#### Data records

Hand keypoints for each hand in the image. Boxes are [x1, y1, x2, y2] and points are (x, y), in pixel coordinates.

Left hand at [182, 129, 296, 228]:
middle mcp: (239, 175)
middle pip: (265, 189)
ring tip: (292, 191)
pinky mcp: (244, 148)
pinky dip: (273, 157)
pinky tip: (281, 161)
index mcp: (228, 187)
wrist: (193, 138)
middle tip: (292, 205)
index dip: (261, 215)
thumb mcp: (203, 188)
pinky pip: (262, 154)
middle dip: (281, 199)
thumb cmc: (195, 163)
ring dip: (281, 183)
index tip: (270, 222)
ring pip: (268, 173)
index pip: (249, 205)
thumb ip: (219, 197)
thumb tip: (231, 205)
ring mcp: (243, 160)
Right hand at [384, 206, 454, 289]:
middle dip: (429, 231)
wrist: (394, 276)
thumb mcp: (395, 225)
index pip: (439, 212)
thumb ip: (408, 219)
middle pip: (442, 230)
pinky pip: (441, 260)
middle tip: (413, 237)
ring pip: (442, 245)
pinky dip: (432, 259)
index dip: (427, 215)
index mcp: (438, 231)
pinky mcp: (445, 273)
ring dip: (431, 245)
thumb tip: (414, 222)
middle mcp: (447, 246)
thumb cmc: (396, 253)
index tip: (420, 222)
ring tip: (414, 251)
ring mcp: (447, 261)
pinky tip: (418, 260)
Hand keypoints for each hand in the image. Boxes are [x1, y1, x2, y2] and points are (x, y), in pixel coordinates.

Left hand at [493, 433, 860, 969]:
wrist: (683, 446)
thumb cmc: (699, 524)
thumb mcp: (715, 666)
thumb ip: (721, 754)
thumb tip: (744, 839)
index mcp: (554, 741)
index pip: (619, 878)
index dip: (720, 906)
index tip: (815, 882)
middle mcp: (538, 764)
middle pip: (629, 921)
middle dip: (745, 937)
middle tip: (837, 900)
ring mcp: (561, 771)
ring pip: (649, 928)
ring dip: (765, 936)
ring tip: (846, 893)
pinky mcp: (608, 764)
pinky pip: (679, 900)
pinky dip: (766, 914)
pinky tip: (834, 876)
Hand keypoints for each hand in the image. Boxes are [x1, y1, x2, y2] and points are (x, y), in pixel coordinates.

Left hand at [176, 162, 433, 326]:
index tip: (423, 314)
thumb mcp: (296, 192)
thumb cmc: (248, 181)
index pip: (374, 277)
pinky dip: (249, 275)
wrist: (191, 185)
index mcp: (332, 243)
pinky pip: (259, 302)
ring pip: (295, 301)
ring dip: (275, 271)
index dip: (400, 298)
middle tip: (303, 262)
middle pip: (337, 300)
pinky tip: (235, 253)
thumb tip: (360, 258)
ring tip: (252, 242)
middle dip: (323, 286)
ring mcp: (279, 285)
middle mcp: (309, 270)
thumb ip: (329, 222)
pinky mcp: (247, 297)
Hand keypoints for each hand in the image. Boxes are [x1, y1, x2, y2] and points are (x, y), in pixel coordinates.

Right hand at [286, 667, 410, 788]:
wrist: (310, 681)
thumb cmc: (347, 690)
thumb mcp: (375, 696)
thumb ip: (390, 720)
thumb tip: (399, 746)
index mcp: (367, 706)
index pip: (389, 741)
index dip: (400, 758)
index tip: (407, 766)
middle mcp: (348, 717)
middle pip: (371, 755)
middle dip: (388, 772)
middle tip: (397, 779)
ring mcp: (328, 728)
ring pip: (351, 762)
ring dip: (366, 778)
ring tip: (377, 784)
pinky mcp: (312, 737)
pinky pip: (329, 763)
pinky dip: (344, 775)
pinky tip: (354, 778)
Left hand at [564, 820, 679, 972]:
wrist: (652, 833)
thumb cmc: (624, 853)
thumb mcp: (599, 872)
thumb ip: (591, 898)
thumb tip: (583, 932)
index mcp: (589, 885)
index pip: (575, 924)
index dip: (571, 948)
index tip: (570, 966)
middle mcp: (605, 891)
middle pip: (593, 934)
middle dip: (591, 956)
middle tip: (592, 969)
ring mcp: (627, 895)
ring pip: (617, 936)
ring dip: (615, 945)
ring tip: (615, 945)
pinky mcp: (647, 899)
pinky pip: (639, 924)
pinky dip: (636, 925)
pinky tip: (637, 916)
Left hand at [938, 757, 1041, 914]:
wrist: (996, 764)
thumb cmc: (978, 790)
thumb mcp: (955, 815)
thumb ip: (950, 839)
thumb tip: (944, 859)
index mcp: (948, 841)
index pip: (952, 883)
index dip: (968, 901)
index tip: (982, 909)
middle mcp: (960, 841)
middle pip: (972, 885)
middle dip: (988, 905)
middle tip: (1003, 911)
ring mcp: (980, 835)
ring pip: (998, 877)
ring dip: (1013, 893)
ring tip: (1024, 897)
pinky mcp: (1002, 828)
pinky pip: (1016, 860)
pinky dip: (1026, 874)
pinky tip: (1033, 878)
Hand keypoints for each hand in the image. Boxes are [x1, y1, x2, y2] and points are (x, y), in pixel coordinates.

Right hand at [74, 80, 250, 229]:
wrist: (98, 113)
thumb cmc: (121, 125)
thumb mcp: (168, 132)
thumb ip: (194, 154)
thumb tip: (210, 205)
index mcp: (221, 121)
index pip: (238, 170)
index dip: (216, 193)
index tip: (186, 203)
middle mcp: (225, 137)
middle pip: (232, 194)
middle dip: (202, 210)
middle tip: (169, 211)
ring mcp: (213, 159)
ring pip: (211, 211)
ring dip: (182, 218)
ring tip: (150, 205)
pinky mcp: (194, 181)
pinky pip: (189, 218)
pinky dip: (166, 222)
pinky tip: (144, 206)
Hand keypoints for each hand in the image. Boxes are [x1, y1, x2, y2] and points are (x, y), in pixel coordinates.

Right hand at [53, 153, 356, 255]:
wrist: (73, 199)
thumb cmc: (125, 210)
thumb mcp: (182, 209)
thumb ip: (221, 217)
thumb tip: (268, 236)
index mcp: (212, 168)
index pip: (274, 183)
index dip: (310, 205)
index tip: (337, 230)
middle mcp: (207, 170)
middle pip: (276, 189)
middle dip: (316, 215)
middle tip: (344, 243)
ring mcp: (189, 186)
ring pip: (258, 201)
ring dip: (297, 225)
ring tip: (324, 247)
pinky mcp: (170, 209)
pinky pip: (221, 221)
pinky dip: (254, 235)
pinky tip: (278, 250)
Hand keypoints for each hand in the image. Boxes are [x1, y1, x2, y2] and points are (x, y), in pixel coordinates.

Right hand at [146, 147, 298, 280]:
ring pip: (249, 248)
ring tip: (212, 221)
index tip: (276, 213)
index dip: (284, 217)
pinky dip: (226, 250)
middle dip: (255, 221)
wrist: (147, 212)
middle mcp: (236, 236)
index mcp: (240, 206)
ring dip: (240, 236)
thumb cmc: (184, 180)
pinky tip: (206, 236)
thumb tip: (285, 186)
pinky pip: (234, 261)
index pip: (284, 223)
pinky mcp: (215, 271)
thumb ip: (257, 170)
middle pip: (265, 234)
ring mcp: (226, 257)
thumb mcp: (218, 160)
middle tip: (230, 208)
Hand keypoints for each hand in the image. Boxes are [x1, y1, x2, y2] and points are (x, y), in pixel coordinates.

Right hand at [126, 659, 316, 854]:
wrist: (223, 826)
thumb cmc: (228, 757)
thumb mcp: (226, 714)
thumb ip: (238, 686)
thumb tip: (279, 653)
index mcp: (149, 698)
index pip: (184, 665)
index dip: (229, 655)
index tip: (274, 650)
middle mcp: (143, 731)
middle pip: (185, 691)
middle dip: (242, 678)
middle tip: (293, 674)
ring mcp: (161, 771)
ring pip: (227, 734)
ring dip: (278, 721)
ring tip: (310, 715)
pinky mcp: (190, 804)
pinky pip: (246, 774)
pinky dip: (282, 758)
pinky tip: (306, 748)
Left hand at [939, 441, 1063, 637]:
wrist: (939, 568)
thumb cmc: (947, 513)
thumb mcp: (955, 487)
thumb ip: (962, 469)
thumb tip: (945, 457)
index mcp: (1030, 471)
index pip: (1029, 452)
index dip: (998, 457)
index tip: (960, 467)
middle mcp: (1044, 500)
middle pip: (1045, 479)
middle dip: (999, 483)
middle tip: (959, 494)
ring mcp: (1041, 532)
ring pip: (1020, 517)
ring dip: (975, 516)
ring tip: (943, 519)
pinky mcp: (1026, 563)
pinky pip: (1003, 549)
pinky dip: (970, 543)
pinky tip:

########

When a line above contains the string "Left", copy that line.

Left hand at [182, 129, 296, 228]:
Left hand at [493, 433, 860, 969]:
Left hand at [176, 162, 433, 326]:
Left hand at [564, 820, 679, 972]:
Left hand at [938, 757, 1041, 914]:
Left hand at [939, 441, 1063, 637]:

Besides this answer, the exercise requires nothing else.